Task details =>
After locating the line that contains "Teléfono: +1 438-940-2400" in the records below, write out exactly that line and each line after it through the one that contains "ik Meningkat", and nothing else.

(Records drawn from a dataset)

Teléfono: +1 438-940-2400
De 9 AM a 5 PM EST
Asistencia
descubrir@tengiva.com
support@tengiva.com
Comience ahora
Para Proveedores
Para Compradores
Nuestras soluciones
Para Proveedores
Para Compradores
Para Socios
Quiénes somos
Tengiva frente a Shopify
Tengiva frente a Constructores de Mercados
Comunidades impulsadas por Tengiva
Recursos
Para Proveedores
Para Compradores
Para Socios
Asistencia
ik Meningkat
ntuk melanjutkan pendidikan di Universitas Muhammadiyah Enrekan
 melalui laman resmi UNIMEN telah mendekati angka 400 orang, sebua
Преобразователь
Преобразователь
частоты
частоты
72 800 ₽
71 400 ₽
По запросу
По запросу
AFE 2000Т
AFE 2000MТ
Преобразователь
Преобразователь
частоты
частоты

==

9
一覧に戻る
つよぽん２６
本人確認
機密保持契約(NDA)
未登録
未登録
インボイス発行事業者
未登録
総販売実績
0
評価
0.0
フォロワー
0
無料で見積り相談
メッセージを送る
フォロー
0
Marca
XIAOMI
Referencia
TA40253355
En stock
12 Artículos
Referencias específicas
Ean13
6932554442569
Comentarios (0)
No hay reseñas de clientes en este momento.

Answer space =>
Teléfono: +1 438-940-2400
De 9 AM a 5 PM EST
Asistencia
descubrir@tengiva.com
support@tengiva.com
Comience ahora
Para Proveedores
Para Compradores
Nuestras soluciones
Para Proveedores
Para Compradores
Para Socios
Quiénes somos
Tengiva frente a Shopify
Tengiva frente a Constructores de Mercados
Comunidades impulsadas por Tengiva
Recursos
Para Proveedores
Para Compradores
Para Socios
Asistencia
ik Meningkat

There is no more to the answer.